More bad news for Sen. Steven’s struggling telecom bill this week, as the Congressional Budget Office toted up the price tag for the 200+ page measure: $5.2 billion over the next ten years. That’s worth saying again. $5.2 billion. That’s billion. With a “b”.
Most of the cost comes from extending communications subsidies to broadband. CBO pegs the cost of the proposed new “Broadband Service Fund” at nearly $4.5 billion. Other provisions–such as permanently exempting the Universal Service Fund from the Anti-deficiency Act (allowing grants to exceed fund revenue)–expansion of rural health care spending, among others–make up the rest of the new spending. (Among the others are, presumably, the provision expanding subsidies to “States that are comprised entirely of islands”. See this post.)
Most–but not all–of this new spending is made up by new revenue. But the Senate gets no cigars for this. Most of the new revenues are in fact new taxes to pay for the expanded subsidies. And because those new taxes–at $5 billion–still fall short of the spending, the bill is subject to a “point of order” if it is voted on the Senate floor, requiring 60 votes to let it proceed.
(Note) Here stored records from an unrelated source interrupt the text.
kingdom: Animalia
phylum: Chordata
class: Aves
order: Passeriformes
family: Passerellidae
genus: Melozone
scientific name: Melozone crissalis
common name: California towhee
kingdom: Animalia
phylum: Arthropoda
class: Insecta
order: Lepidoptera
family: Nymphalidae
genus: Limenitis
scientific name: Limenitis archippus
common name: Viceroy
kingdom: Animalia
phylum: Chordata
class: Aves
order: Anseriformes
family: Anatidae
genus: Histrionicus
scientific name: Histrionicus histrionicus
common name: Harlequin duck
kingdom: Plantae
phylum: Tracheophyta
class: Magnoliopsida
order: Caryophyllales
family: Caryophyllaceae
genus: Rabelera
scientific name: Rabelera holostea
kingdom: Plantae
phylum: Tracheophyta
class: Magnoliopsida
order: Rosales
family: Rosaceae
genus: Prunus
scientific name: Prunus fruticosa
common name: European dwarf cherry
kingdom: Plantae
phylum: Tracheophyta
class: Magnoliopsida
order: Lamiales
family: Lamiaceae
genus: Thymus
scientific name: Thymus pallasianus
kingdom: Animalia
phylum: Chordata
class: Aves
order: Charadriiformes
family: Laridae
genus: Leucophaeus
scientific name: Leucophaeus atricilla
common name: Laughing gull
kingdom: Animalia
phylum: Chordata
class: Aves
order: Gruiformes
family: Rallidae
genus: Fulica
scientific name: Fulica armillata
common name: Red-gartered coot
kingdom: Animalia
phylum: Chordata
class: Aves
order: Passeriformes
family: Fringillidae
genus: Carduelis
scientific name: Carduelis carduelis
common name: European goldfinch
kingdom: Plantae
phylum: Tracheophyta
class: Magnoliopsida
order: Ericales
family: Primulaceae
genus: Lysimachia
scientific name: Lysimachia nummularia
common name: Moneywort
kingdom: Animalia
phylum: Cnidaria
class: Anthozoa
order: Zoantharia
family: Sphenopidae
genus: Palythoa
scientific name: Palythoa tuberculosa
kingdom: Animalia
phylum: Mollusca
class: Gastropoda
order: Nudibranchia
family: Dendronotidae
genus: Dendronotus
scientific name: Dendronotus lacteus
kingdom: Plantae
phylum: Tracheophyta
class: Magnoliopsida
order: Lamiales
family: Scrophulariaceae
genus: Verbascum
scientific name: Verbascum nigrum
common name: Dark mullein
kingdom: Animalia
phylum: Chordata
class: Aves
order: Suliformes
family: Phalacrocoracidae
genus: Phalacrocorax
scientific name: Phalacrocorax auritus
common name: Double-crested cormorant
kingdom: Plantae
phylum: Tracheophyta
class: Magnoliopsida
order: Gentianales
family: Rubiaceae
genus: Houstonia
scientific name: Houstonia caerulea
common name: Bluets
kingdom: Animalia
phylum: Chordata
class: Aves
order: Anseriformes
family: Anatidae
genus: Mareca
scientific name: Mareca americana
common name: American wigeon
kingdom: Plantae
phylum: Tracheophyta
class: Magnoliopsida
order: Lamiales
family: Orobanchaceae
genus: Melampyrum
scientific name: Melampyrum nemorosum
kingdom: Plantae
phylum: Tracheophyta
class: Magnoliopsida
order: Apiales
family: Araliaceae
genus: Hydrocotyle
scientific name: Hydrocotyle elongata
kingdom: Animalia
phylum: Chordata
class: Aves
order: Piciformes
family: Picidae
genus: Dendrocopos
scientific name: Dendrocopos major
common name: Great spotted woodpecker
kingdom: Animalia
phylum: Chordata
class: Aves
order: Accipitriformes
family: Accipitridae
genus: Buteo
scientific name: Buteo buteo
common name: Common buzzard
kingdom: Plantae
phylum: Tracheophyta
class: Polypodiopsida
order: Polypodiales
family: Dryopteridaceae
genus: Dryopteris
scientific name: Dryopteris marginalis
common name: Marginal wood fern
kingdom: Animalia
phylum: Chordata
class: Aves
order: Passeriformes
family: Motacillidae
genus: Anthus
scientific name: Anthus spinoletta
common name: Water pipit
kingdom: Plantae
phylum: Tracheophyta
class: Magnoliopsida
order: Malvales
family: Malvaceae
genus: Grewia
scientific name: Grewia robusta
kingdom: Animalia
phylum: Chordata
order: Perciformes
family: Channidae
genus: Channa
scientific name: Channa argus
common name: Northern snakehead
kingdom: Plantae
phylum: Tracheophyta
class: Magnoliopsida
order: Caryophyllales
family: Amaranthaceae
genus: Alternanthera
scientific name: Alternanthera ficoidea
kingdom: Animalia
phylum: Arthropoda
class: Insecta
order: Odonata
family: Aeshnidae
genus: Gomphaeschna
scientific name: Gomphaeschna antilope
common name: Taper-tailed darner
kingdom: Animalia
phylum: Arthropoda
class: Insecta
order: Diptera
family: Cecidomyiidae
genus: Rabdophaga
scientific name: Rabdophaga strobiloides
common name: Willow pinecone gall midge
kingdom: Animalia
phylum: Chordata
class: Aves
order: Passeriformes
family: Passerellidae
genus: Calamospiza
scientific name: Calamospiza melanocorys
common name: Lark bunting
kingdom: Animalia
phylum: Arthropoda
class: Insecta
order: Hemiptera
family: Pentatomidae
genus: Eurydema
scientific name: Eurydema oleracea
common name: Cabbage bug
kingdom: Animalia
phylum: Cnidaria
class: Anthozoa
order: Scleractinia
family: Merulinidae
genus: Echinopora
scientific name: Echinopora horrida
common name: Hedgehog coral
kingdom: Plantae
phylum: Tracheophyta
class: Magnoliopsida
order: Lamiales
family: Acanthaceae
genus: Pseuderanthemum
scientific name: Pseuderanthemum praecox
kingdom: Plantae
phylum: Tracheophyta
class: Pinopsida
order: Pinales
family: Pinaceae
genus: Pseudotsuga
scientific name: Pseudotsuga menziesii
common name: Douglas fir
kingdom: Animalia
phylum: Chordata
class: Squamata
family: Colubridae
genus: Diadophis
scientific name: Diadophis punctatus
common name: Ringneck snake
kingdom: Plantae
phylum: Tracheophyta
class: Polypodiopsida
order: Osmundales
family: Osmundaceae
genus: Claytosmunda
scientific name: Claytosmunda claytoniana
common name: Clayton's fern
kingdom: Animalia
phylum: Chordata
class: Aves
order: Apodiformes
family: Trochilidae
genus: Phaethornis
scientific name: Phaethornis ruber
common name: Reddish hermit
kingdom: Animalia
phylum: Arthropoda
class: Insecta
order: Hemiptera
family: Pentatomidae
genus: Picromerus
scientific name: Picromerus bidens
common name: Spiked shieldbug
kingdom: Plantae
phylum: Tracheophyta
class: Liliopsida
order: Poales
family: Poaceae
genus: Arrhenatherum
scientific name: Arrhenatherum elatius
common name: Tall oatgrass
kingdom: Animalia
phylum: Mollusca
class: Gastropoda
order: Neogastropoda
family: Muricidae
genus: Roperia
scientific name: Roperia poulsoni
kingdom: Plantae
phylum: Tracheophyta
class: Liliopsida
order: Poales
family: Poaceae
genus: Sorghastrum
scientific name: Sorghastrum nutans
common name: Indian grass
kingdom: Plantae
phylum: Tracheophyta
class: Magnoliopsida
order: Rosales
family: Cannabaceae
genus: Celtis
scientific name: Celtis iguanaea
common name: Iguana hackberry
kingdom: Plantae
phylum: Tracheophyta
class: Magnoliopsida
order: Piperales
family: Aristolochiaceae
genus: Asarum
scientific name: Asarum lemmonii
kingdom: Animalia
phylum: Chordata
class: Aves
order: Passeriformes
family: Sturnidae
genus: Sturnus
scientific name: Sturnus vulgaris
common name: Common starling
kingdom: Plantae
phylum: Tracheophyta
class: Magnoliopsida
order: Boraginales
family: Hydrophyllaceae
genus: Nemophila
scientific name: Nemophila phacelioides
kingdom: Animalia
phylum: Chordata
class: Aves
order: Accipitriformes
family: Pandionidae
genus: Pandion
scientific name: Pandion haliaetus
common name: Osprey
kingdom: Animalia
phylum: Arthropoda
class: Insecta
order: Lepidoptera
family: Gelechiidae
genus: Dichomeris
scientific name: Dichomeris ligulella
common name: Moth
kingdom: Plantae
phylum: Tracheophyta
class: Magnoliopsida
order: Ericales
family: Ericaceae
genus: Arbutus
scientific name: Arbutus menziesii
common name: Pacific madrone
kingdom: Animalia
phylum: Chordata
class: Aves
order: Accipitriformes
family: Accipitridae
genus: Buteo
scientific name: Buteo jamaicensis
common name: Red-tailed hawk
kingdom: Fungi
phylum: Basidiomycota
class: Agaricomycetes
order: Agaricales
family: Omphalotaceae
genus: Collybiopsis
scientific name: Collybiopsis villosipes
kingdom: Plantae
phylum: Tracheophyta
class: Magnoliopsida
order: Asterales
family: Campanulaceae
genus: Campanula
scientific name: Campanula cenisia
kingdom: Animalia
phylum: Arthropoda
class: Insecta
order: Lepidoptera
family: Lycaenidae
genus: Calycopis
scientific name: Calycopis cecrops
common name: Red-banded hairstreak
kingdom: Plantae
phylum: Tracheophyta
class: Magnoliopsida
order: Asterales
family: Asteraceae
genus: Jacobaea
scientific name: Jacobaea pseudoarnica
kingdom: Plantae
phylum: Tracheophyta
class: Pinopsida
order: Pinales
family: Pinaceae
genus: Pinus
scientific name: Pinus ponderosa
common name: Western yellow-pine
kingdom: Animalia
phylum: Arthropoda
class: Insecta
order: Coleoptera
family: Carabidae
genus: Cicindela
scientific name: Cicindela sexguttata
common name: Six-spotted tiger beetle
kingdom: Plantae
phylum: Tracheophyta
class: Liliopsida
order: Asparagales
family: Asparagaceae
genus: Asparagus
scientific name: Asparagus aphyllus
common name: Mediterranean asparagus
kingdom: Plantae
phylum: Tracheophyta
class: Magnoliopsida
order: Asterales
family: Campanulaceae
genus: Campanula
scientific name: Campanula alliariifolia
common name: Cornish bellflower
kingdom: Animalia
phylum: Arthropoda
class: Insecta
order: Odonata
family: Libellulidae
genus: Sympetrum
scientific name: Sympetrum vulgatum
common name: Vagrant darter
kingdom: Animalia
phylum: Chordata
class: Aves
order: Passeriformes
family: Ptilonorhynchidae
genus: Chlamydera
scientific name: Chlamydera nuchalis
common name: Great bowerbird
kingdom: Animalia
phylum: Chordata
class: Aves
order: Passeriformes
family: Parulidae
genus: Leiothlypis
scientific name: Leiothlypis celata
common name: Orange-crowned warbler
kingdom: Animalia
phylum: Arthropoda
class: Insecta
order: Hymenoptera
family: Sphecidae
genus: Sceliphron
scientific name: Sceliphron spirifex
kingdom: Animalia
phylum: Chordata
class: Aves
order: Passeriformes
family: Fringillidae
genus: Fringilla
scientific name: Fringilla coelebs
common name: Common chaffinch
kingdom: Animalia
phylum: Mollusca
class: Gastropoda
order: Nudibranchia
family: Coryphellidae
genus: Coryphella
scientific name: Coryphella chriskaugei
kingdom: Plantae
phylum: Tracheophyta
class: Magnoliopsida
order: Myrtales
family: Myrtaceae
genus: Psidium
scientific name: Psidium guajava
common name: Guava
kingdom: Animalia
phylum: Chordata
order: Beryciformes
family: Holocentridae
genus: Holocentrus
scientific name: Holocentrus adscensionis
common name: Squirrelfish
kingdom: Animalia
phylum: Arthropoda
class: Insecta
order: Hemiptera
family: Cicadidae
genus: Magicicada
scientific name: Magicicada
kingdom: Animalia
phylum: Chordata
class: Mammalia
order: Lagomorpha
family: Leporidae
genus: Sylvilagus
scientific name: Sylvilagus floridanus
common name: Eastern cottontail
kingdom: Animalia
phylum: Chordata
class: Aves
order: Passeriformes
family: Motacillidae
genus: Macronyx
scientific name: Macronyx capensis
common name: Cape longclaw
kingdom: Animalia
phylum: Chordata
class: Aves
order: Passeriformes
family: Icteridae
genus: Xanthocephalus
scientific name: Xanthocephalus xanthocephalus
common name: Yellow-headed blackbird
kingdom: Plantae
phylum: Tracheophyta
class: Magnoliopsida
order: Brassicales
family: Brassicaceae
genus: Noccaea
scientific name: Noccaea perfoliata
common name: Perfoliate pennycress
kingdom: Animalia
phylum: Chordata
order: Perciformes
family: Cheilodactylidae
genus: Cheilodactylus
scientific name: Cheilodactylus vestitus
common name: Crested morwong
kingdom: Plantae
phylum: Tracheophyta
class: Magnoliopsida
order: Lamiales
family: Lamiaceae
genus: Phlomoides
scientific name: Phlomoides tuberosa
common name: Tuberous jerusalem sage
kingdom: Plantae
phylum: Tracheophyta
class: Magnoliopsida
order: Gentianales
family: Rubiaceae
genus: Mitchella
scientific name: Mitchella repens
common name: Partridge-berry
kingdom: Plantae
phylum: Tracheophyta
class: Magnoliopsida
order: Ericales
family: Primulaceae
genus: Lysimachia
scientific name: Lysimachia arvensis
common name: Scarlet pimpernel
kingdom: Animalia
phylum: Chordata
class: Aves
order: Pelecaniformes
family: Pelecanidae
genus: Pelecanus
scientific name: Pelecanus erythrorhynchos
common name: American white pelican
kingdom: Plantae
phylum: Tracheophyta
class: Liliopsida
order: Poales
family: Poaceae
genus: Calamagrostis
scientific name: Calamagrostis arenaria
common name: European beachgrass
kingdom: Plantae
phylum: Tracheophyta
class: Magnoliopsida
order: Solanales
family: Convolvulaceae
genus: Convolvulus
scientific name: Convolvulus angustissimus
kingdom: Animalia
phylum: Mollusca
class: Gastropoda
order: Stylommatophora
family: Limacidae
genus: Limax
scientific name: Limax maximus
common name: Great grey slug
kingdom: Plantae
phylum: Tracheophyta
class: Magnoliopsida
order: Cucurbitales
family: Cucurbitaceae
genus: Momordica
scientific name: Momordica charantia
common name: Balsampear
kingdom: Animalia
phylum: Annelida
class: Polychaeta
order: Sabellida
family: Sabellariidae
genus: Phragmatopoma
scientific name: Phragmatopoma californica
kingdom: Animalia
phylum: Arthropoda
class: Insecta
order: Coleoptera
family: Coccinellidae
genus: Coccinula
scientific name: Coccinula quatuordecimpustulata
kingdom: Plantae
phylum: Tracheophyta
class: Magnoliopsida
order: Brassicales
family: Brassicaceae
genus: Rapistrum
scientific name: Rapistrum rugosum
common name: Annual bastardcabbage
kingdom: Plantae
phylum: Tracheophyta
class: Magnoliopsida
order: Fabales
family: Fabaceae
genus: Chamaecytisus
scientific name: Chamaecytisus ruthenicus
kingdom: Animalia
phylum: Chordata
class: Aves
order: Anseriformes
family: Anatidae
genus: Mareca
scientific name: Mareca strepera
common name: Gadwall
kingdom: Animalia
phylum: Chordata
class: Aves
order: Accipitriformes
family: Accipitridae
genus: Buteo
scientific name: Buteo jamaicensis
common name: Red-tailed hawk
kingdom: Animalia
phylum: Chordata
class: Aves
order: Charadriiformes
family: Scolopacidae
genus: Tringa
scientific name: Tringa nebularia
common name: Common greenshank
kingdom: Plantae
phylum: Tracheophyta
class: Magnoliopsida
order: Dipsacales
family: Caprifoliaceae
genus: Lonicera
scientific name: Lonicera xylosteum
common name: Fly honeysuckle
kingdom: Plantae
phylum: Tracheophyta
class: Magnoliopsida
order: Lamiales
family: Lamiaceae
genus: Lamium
Beyond spending, however, Steven’s bill does contain a number of valuable regulatory reforms. Topping the list is the streamlining of state cable franchise regulations, which will clear the way for telephone companies to challenge cable television firms. But the bill also increases regulation in countless ways. Well, actually not countless. CBO counted, and found the bill increases regulation in 14 ways, ranging from new imposing energy requirements on digital converter boxes to requiring cable firms to carry analog broadcast signals to imposing “consumer protection” standards on Internet service providers, to requiring satellite carriers to serve subscribers in Alaska and Hawaii (coincidentally, the homes of Stevens and the ranking Commerce Committee Democrat, Daniel Inouye.
Senate staffers are still said to be working against long odds to get this bill through before the Senate recesses for the election. But because of CBO’s report–not to mention the provisions in the bill identified in the CBO’s report–those odds are longer than ever before. Don’t be surprised if the whole thing ends up down a series of tubes.